A descriptor for the design of 2D MXene hydrogen evolution reaction electrocatalysts

Abstract

The two-dimensional metal carbide semiconductor, Ti₂CO₂, is recognized as having considerable potential as a cost-effective basal plane electrocatalyst for the hydrogen evolution reaction (HER). However, challenges in terms of both catalytic activity and conductivity still remain. The HER catalytic activity of 2D Ti₂CO₂ can be tuned by Ti vacancies (V_Ti) anchoring single transition metal (STM) atoms. Herein, 27 different Ti₂CO₂-STMs (STM = 3d, 4d, 5d metals) and 81 HER catalytic active sites are screened by computational methods. The results indicate that STM doping not only optimizes the Gibbs free energy of hydrogen adsorption (ΔG_H), but also converts semiconductors into conductors. Several new and promising nonprecious HER electrocatalysts are identified, including Ti₂CO₂–W. The excellent catalytic activity (ΔG_H ≈ 0 eV), conductivity, and stability make it an ideal potential catalyst for the HER. The p–d orbital hybridization between STM and C and O atoms leads to a rearrangement of electrons near the Fermi level, which plays a crucial mechanism in regulating HER activity.
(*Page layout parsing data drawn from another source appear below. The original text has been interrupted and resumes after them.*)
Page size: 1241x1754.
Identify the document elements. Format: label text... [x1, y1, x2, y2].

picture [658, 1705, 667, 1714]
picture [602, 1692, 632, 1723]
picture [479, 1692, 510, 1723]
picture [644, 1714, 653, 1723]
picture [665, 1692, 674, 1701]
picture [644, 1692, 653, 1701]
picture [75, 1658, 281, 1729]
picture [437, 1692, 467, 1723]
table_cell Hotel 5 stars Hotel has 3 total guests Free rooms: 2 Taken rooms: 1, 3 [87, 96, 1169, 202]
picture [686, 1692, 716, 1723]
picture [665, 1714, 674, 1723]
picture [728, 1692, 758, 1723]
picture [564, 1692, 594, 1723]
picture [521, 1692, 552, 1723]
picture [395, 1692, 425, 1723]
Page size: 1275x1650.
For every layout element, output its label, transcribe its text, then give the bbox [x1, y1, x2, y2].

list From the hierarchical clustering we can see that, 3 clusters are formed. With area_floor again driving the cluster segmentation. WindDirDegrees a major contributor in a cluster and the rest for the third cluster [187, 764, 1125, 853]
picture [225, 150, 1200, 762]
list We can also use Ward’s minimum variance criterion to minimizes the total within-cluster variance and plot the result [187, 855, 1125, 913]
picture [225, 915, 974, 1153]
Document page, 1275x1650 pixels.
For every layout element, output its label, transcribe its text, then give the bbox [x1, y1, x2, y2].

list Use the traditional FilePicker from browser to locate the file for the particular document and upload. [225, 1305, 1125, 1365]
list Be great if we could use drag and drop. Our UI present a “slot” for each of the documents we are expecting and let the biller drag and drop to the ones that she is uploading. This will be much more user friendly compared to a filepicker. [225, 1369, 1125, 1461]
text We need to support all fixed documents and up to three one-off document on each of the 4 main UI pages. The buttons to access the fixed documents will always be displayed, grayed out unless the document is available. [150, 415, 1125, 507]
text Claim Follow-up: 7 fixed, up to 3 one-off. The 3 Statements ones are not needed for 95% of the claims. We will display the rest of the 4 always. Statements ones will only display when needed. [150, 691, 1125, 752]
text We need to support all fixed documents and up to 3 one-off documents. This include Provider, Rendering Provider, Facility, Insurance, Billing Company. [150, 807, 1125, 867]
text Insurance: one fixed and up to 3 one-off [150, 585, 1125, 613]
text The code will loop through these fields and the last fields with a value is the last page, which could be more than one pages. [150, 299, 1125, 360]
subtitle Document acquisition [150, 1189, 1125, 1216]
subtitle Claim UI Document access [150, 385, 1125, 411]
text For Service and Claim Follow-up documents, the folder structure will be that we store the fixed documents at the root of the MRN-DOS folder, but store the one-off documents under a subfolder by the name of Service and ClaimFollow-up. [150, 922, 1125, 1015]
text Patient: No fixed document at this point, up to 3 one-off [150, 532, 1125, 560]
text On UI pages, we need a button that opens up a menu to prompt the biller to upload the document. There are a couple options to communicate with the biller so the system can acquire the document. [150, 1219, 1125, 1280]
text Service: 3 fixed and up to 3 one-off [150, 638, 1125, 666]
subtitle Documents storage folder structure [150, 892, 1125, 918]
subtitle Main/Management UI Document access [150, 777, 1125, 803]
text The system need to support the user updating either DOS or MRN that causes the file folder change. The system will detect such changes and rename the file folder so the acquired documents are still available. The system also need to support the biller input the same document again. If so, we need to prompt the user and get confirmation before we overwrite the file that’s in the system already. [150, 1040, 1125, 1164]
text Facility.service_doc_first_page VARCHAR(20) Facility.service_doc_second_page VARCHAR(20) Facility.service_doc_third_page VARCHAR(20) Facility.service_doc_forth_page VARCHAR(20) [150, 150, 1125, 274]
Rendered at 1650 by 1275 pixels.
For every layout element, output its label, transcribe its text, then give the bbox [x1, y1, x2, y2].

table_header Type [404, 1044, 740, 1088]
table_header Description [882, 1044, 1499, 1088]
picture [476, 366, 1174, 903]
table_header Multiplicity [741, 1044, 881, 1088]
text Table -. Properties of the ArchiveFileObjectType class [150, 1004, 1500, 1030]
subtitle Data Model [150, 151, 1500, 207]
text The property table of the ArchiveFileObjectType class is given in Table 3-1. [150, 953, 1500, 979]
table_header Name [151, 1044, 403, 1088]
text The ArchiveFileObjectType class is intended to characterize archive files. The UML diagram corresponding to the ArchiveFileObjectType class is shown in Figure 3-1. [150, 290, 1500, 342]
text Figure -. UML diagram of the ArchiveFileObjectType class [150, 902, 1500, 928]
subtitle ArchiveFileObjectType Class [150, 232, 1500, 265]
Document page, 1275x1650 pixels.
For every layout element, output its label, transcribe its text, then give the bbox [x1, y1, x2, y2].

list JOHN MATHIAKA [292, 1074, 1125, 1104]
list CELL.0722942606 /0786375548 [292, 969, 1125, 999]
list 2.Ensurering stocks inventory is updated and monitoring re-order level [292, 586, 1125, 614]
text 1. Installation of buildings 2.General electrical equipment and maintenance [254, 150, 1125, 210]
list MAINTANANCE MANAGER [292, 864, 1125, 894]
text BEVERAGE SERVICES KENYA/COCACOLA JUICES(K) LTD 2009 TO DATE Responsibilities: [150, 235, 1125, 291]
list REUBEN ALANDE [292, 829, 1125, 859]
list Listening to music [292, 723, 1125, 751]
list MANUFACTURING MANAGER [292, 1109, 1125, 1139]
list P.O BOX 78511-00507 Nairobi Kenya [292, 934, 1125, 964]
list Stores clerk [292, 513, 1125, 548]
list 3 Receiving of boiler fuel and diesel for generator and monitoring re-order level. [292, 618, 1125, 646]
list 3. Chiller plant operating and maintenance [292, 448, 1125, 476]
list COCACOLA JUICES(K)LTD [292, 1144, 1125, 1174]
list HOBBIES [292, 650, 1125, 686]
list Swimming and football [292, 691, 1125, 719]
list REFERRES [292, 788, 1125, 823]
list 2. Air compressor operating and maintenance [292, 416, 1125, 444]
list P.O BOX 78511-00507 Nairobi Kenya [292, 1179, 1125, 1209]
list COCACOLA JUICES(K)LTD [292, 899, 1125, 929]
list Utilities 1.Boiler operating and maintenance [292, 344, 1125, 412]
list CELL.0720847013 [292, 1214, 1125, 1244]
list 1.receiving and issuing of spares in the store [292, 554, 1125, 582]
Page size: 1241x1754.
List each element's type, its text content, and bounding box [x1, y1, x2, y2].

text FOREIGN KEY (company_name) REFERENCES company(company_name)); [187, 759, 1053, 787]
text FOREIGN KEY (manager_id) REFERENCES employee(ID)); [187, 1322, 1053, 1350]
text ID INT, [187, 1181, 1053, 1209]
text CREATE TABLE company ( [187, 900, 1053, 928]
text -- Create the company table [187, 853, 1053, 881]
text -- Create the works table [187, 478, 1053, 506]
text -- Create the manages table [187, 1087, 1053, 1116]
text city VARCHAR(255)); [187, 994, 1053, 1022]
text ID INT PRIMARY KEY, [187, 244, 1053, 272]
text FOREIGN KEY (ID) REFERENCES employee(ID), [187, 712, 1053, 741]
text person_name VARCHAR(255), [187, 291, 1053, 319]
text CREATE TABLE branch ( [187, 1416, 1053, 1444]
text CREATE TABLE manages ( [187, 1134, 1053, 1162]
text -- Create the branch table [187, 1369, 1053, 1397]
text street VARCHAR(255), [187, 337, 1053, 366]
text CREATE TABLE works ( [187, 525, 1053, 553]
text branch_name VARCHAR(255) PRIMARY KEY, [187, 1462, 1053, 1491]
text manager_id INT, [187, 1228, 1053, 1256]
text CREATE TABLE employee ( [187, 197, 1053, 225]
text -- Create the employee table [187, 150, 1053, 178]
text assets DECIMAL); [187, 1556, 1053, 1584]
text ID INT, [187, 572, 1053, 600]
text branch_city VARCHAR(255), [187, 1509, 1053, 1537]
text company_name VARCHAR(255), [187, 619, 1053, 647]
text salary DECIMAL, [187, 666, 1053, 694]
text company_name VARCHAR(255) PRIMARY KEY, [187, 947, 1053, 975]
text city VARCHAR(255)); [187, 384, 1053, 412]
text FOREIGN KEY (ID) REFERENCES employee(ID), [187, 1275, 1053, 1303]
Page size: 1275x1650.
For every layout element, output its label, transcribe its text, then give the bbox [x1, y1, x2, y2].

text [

We apply machine learning methods to build a physical descriptor to uncover trends in Ti₂CO₂-STM HER catalysis, and the descriptor can also be applied to Zr₂CO₂-STM and Ta₂CO₂-STM HER catalysis. This work provides a promising strategy for improving the HER performance of 2D Ti₂CO₂, and more importantly, develops simple descriptors to efficiently search for highly active HER catalysts.